A critical vulnerability in the Intel chips discovered nearly a decade ago allows hackers to gain full control of Windows computers that are affected without the need for a password.
The vulnerability revealed by Intel and marked as critical last week is Intel's Active Management feature (also known as AMT), which allows administrators to remotely run computers.
AMT also allows the administrator to remotely control the keyboard and mouse of the computer, even if the computer is off.
AMT is also accessible through the browser even when the remote computer is in sleep mode. It is protected by a password defined by the administrator.
The problem is that a hacker can enter a blank password and gain full access to the console tissue, according to independent technical analyzes by two research laboratories security.
Embedi researchers, who found the error, explained one white paper published on Friday that the defect exists because the default "admin" account for the web interface can be logged in without the user passwords.

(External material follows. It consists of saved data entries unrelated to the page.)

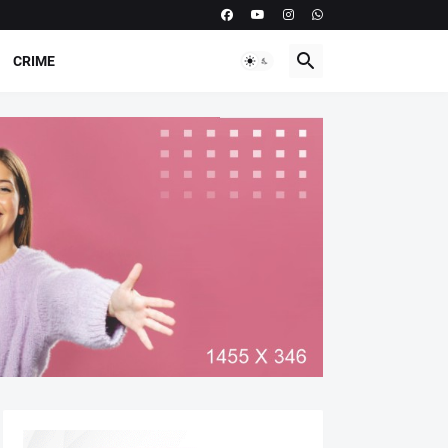
CRIME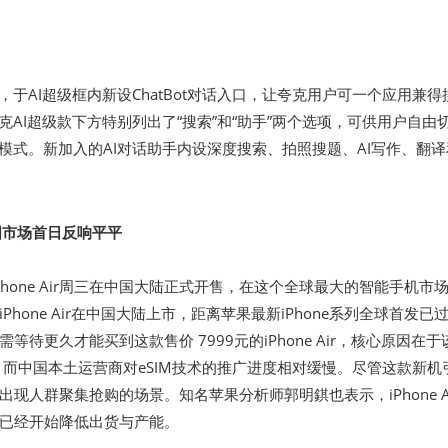
，于AI超级框内新设ChatBot对话入口，让夸克用户可一个应用兼得
克AI超级款下方特别列出了“搜索”和“助手”两个选项，可供用户自由
索模式。新加入的AI对话助手内设深度搜索、拍照搜题、AI写作、翻
陆中国市场首日反响平平
的iPhone Air周三在中国大陆正式开售，在这个全球最大的智能手机市
Phone Air在中国大陆上市，距离苹果最新iPhone系列全球首发已
等待更久才能买到这款售价 7999元的iPhone Air，核心原因在于
网，而中国本土运营商对eSIM技术的推广进度相对缓慢。尽管这款新机
现人群聚集抢购的场景。知名苹果分析师郭明錤也表示，iPhone A
已经开始降低出货与产能。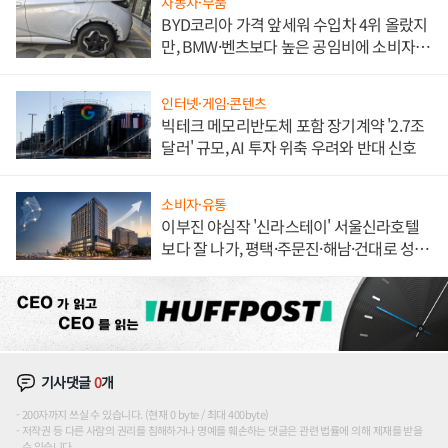
자동차·부품
BYD코리아 가격 앞세워 수입차 4위 올랐지
만, BMW·벤츠보다 높은 공임비에 소비자
불만 폭발
인터넷·게임·콘텐츠
빅테크 메모리반도체 포함 장기계약 '2.7조
달러' 규모, AI 투자 위축 우려와 반대 신호
소비자·유통
이부진 야심작 '신라스테이' 서울신라호텔
보다 잘 나가, 평택·주문진·해남·건대로 성
장판 더 넓힌다
기사댓글
0
개
200자까지 쓰실 수 있습니다. (현재 0 byte / 최대 400byte)
저작권 등 다른 사람의 권리를 침해하거나 명예를 훼손하는 댓글은 관련 법률에 의해 제재를 받을
수 있습니다.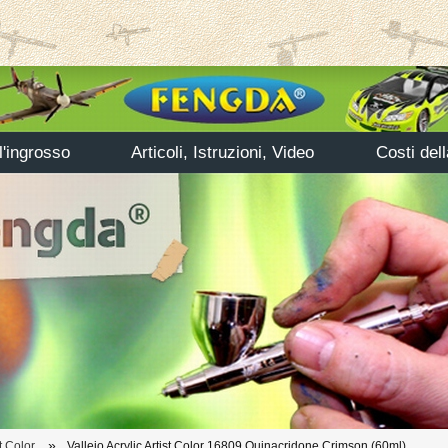
'ingrosso
Articoli, Istruzioni, Video
Costi del
»
st Color
Vallejo Acrylic Artist Color 16809 Quinacridone Crimson (60ml)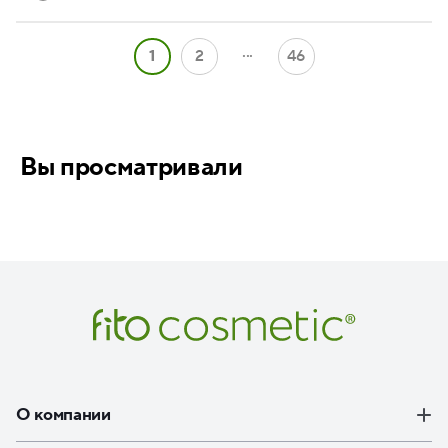
...
1
2
46
Вы просматривали
О компании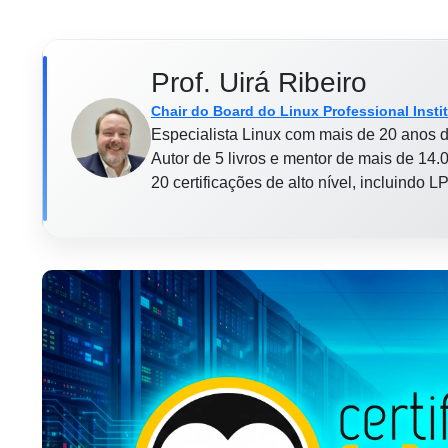
Prof. Uirá Ribeiro
Chair do Board do Linux Professional Insti
Especialista Linux com mais de 20 anos d
Autor de 5 livros e mentor de mais de 14.0
20 certificações de alto nível, incluindo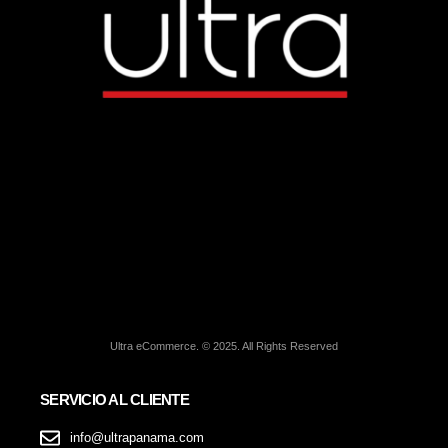
Ultra eCommerce. © 2025. All Rights Reserved
SERVICIO AL CLIENTE
info@ultrapanama.com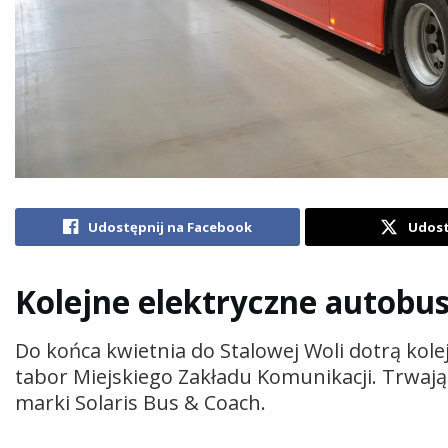
Udostępnij na Facebook
Udost
Kolejne elektryczne autobu
Do końca kwietnia do Stalowej Woli dotrą kol
tabor Miejskiego Zakładu Komunikacji. Trwaj
marki Solaris Bus & Coach.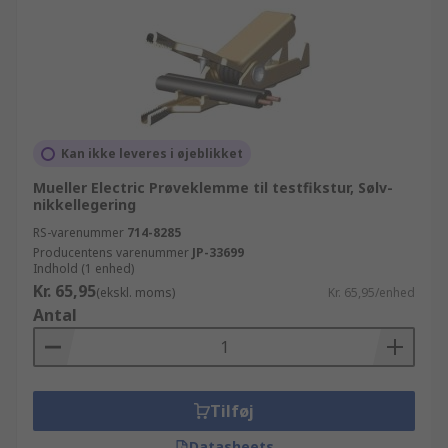
Kan ikke leveres i øjeblikket
Mueller Electric Prøveklemme til testfikstur, Sølv-
nikkellegering
RS-varenummer
714-8285
Producentens varenummer
JP-33699
Indhold (1 enhed)
Kr. 65,95
(ekskl. moms)
Kr. 65,95/enhed
Antal
Tilføj
Datasheets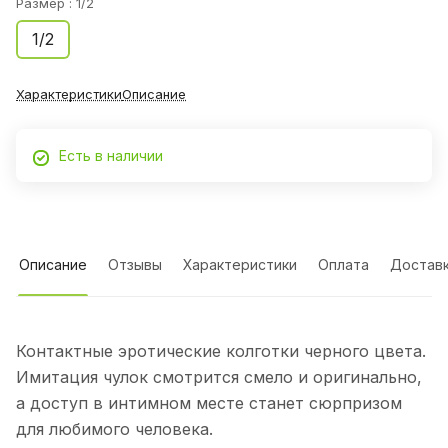
Размер :
1/2
1/2
Характеристики
Описание
Есть в наличии
Описание
Отзывы
Характеристики
Оплата
Достав
Контактные эротические колготки черного цвета.
Имитация чулок смотрится смело и оригинально,
а доступ в интимном месте станет сюрпризом
для любимого человека.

Intel has so far not mentioned how many systems are affected.
However, a search on Shodan, the search engine for open ports and fundamentals data, shows that more than 8.500 devices are currently vulnerable, with 3.000 in the US alone. But there could be thousands of other compromised devices on internal networks.
In a statement, Intel said it is working with its partners to address the issue and "expects those responsible to take the updates available from the beginning of the week on May 8".
So far, the DellThe FujitsuThe HP, And the Lenovo have issued safety tips with instructions on when to fix the vulnerability. Consumer devices are not affected by the error.
Intel also published one tracking tool to determine if your systems are affected.